Enquête contre Abad, vote de confiance: équation compliquée pour Borne

  • Un décret paru au Journal officiel annonce la convocation du Parlement en session extraordinaire à partir du 5 juillet et liste les textes au menu, dont le pouvoir d'achat et la sécurité sanitaire
  • Pressé par les Insoumis de demander un vote de confiance après sa déclaration de politique générale, la Première ministre n'a pas encore décidé, sachant qu'un vote négatif entraîne la démission du gouvernement

PARIS :L'équation s'est un peu plus compliquée mercredi pour Élisabeth Borne avec l'ouverture d'une enquête pour tentative de viol contre le ministre Damien Abad, alors qu'elle doit aussi décider si elle prend le risque ou non de solliciter la confiance des députés.

La nouvelle Assemblée nationale a continué par ailleurs de s'organiser dans la douleur, avec la distribution très disputée par les oppositions de quelques postes-clés, avant l'élection jeudi du puissant président de la commission des Finances.

Un décret paru mercredi au Journal officiel a annoncé la convocation du Parlement en session extraordinaire à partir du 5 juillet et listé les textes au menu, dont le pouvoir d'achat et la sécurité sanitaire.

La Première ministre doit formuler pour la fin de la semaine des propositions "pour une feuille de route" et la composition d'un nouveau gouvernement prévu pour début juillet.

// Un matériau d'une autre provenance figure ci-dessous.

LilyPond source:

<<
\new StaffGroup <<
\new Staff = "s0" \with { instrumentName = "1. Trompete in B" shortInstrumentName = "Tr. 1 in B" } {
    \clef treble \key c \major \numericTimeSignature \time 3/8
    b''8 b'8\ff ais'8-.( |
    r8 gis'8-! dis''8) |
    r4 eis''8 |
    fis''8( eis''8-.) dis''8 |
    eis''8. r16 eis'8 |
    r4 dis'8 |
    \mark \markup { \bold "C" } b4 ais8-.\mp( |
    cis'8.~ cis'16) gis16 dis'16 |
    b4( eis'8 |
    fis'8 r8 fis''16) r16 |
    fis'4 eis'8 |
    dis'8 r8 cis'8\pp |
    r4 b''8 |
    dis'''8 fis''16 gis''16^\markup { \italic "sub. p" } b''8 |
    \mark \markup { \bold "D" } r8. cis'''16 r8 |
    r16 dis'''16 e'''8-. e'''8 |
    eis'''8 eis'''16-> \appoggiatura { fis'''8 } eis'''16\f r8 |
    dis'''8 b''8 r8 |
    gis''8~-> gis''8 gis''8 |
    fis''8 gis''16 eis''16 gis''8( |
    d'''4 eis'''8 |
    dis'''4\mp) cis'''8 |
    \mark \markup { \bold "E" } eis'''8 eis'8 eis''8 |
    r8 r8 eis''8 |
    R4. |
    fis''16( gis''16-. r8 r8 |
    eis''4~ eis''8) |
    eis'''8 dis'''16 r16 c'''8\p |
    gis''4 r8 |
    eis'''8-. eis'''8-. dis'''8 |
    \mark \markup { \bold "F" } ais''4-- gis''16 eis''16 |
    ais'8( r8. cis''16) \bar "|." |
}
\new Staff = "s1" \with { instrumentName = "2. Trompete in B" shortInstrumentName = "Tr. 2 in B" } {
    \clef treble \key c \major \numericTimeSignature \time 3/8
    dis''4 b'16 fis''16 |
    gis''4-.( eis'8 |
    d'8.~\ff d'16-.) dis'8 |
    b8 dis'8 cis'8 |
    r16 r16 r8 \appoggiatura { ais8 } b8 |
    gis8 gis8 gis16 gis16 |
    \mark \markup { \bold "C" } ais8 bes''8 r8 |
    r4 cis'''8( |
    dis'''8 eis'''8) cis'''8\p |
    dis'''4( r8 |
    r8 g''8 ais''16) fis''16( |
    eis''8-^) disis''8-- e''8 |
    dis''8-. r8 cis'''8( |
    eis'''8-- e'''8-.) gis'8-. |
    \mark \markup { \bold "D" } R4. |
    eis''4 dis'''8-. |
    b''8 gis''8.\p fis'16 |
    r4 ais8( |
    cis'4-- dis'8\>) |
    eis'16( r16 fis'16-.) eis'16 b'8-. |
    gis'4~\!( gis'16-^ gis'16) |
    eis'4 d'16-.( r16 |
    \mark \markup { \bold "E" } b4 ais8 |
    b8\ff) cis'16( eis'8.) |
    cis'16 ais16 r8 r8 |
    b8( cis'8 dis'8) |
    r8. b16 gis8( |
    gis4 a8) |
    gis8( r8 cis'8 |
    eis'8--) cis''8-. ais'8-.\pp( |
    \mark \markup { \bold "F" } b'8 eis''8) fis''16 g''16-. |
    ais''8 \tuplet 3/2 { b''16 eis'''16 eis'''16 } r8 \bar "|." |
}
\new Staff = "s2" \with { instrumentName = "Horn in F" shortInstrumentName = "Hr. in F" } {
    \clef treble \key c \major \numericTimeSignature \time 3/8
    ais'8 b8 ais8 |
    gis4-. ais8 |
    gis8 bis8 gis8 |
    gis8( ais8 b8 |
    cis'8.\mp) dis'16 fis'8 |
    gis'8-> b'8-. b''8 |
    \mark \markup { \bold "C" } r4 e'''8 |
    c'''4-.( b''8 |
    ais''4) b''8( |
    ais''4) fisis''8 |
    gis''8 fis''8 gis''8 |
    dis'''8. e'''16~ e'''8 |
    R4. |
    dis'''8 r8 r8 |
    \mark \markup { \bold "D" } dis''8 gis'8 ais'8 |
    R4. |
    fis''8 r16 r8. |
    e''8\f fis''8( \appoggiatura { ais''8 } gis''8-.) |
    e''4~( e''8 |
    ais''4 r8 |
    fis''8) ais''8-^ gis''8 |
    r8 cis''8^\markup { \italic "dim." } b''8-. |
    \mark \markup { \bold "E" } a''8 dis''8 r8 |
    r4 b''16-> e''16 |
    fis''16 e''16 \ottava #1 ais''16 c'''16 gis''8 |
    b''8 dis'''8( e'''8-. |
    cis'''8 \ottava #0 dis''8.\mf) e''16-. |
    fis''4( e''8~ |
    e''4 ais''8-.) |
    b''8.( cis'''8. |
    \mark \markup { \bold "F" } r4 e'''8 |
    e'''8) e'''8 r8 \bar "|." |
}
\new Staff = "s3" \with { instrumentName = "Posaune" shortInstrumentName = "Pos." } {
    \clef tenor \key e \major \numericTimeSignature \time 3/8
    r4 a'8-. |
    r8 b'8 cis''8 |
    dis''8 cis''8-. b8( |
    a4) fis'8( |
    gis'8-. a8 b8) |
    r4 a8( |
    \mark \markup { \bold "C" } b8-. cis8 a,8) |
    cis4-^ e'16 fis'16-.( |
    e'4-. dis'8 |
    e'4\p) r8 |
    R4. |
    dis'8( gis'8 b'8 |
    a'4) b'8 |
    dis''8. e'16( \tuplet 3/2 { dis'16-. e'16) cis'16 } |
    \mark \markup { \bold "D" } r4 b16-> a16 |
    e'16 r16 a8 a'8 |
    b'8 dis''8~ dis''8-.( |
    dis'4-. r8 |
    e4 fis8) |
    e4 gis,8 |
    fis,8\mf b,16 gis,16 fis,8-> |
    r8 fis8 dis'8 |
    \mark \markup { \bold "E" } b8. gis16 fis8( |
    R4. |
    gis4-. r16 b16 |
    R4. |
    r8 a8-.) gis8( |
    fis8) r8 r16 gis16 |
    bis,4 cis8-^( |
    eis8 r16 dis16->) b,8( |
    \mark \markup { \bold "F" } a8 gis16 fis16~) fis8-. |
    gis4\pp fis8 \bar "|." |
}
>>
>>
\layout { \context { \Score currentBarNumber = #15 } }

L'avenir du ministre des Solidarités Damien Abad apparaît désormais très compromis après l'annonce de l'ouverture d'une enquête par le parquet de Paris sur la base d'une plainte déposée lundi par une femme pour tentative de viol remontant à 2010.

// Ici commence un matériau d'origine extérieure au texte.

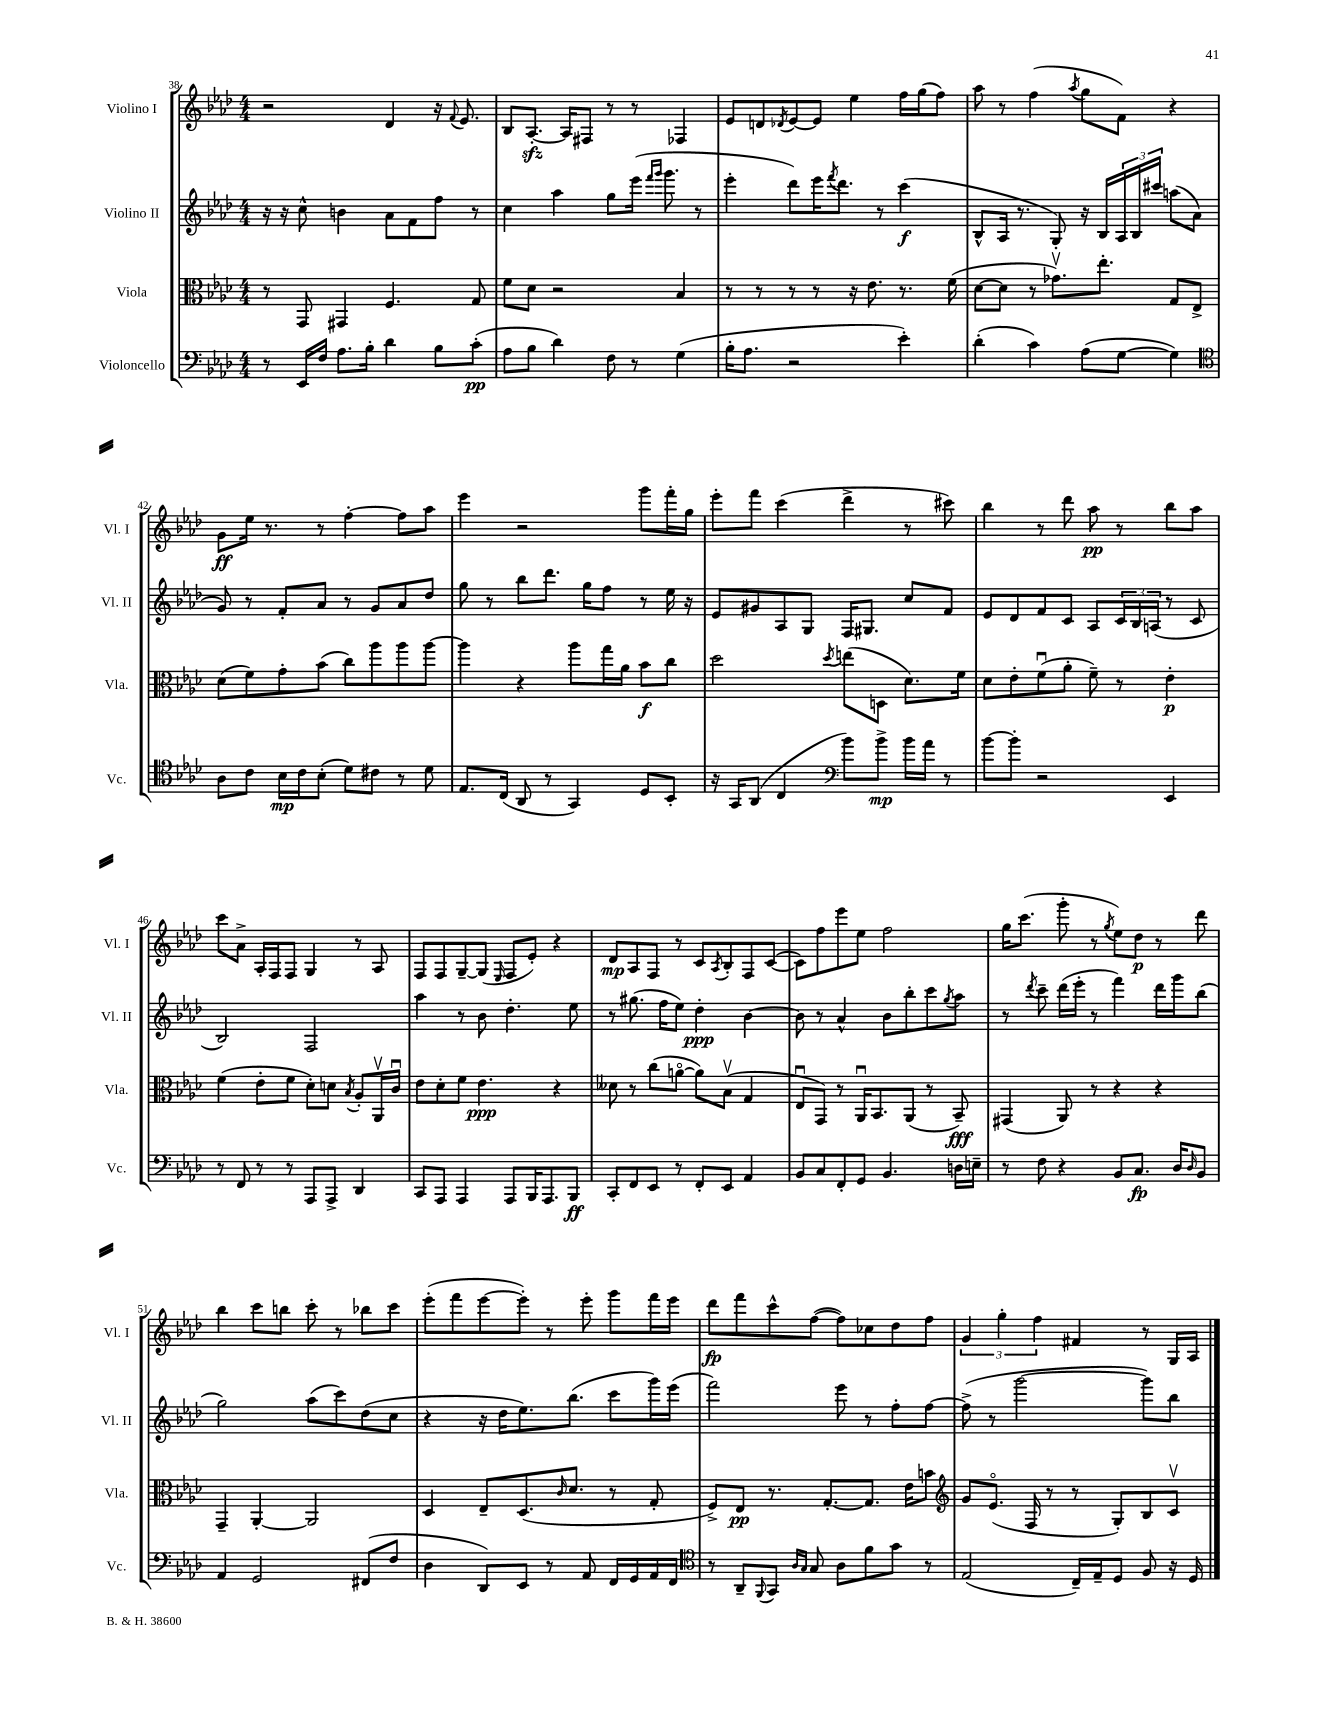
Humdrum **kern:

**kern	**kern	**kern	**kern
*staff4	*staff3	*staff2	*staff1
*clefF4	*clefC3	*clefG2	*clefG2
*k[b-e-a-d-]	*k[b-e-a-d-]	*k[b-e-a-d-]	*k[b-e-a-d-]
*M4/4	*M4/4	*M4/4	*M4/4
8r	8r	16r	2r
.	.	16r	.
16EE-	8GG	8cc^^	.
16F	.	.	.
8.A-	4GG#	4b	.
16B-'	.	.	.
4d-	4.F	8a-	4d-
.	.	8f	.
8B-	.	8ff	16r
.	.	.	8qqf
.	.	.	8.e-
(8c'	8G	8r	.
=	=	=	=
8A-	8f	4cc	8B-
8B-	8d-	.	[8.A-'
4d-)	2r	4aa-	.
.	.	.	16A-]
.	.	.	8F#
8F	.	8gg	8r
8r	.	(16eee-	8r
.	.	16qqfff	.
.	.	16qqggg	.
.	.	8.ggg	.
(4G	4B-	.	4F-
.	.	8r	.
=	=	=	=
16B-'	8r	4eee-'	8e-
8.A-	.	.	.
.	8r	.	8d
.	.	.	8qd-
2r	8r	8ddd-)	[8e-
.	8r	16eee-	8e-]
.	.	8qfff	.
.	.	8.ddd-	.
.	16r	.	4ee-
.	8.e-	.	.
.	.	8r	.
4e-')	8.r	(4ccc	16ff
.	.	.	(16gg
.	.	.	8ff)
.	(16f	.	.
=	=	=	=
(4d-'	[8d-	8B-^^	8aa-
.	8d-]	16A-	8r
.	.	8.r	.
4c)	8r	.	(4ff
.	8.g-v)	8G')	.
.	.	.	8qaa-
(8A-	.	16r	8gg
.	8.ee-'	16B-	.
[8G	.	24A-	8f)
.	.	24B-	.
.	.	24ccc#	.
4G])	8G	(8aa	4r
.	8E-^	8a-	.
=	=	=	=
*clefC4	*	*	*
8A-	(8d-	8g)	8g
8c	8f)	8r	16ee-
.	.	.	8.r
16B-	8g'	8f'	.
16c	.	.	.
(8B-'	(8b-	8a-	8r
8d-)	8cc)	8r	[4ff'
8c#	8aa-	8g	.
8r	8aa-	8a-	8ff]
8d-	[8aa-	8dd-	8aa-
=	=	=	=
8.E-	4aa-]	8gg	4eee-
.	.	8r	.
(16C	.	.	.
8AA-	4r	8bb-	2r
8r	.	8.ddd-	.
4GG)	8aa-	.	.
.	.	16gg	.
.	16gg	8ff	.
.	16a-	.	.
8D-	8b-	8r	8ggg
8BB-'	8cc	16ee-	16fff'
.	.	16r	16gg
=	=	=	=
16r	2dd-	8e-	8eee-'
16GG	.	.	.
(8AA-	.	8g#	8fff
4C	.	8A-	(4ccc
.	.	8G	.
*clefF4	*	*	*
.	8qdd-	.	.
8b-)	(8ee	16F	4ddd-^
.	.	8.G#	.
8b-^	8D	.	.
16b-	8.d-)	8cc	8r
16a-	.	.	.
8r	.	8f	8ccc#)
.	16f	.	.
=	=	=	=
[8b-	8d-	8e-	4bb-
8b-']	8e-'	8d-	.
2r	(8fu	8f	8r
.	8a-'	8c	8ddd-
.	8f~)	8A-	8aa-
.	8r	24c	8r
.	.	24B-	.
.	.	(24A	.
4EE-	4e-'	8r	8bb-
.	.	8c	8aa-
=	=	=	=
8r	(4f	2B-)	8ccc
8FF	.	.	8a-^
8r	8e-'	.	16A-'
.	.	.	16F
8r	8f	.	8F
8AAA-	8d-')	2F	4G
8AAA-^	8d	.	.
.	8qB-	.	.
4DD-	8A-'	.	8r
.	16AA-v	.	8A-
.	16cu	.	.
=	=	=	=
8CC	8e-	4aa-	8F
8AAA-	8d-'	.	8F
4AAA-	8f	8r	[8G~
.	4.e-	8b-	(8G]
.	.	.	16qqE-
8AAA-	.	4.dd-'	8F
16BBB-	.	.	8e-')
8.AAA-	.	.	.
.	4r	.	4r
8BBB-	.	8ee-	.
=	=	=	=
8CC'	8d--	8r	8d-
8FF	8r	(8.gg#	8A-
8EE-	(8cc	.	8F
.	.	16ff	.
8r	[8ao	8ee-)	8r
8FF'	8a])	4dd-'	8c
.	.	.	8qA-
8EE-	(8B-v	.	8B-'
4AA-	4G	[4b-	8F
.	.	.	([8c
=	=	=	=
8BB-	8E-u	8b-]	8c])
8C	8GG)	8r	8ff
8FF'	8r	4a-^^	8eee-
8GG	16AA-u	.	8ee-
.	8.BB-	.	.
4.BB-	.	8b-	2ff
.	(8AA-	8bb-'	.
.	8r	8ccc	.
.	.	8qgg	.
16D	8BB-~)	8aa-	.
16E~	.	.	.
=	=	=	=
8r	(4GG#	8r	16gg
.	.	.	(8.ccc
.	.	8qddd-	.
8F	.	8ccc~	.
4r	8AA-)	(16ddd-	8ggg'
.	.	16eee-'	.
.	8r	8r	8r
.	.	.	8qgg
8BB-	4r	4fff)	8ee-)
8.C	.	.	8dd-
.	4r	16ddd-	8r
16D-	.	16ggg	.
16qqD-	.	.	.
8BB-	.	(8bb-	8ddd-
=	=	=	=
4AA-	4GG~	2gg)	4bb-
2GG	[4AA-'	.	8ccc
.	.	.	8bb
.	2AA-]	(8aa-	8ccc'
.	.	8ccc)	8r
(8FF#	.	(8dd-	8bb-
8F	.	8cc	8ccc
=	=	=	=
4D-	4D-	4r	(8eee-'
.	.	.	8fff
8DD-)	8E-~	16r	[8eee-
.	.	16dd-	.
8EE-	(8.D-	8.ee-)	8eee-'])
8r	.	.	8r
.	16qqc	.	.
.	8.d-	(8.bb-	.
8AA-	.	.	8eee-'
16FF	8r	8ccc	8ggg
16GG	.	.	.
16AA-	8G'	16ggg)	16fff
16FF	.	(16eee-	16eee-
=	=	=	=
*clefC4	*	*	*
8r	8F^)	2fff)	8ddd-
8AA-~	8E-	.	8fff
8qqFF	.	.	.
8GG	8.r	.	8ccc^^
16qqA-	.	.	.
16qqG	.	.	.
8G	.	.	([8ff
.	[8.G'	.	.
8A-	.	8eee-	8ff])
8f	8.G]	8r	8cc-
8g	.	8ff'	8dd-
.	16e-	.	.
8r	8b	[8ff	8ff
=	=	=	=
*	*clefG2	*	*
(2E-	8g	(8ff^]	6g
.	(8.e-o	8r	.
.	.	.	6gg'
.	.	[2ggg	.
.	16F	.	.
.	.	.	6ff
.	8r	.	.
16C~)	8r	.	4f#
16E-~	.	.	.
8D-	8G')	.	.
8F	8B-	8ggg])	8r
16r	8cv	8bb-	16G
16D-	.	.	16A-
==	==	==	==
*-	*-	*-	*-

"Une non information", selon les avocats de M. Abad lequel "prend acte de cette suite logique et pourra rapidement démontrer son innocence".

Pressée par les Insoumis de demander un vote de confiance après sa déclaration de politique générale, Elisabeth Borne n'a pas encore décidé, sachant qu'un vote négatif entraîne la démission du gouvernement, conformément à l'article 50 de la Constitution.

"Je prendrai ma décision à l'issue des consultations (avec les différents groupes parlementaires) et je ferai connaître ce choix le moment venu", a déclaré à la presse la cheffe du gouvernement à l'issue d'une visite au siège du Planning familial.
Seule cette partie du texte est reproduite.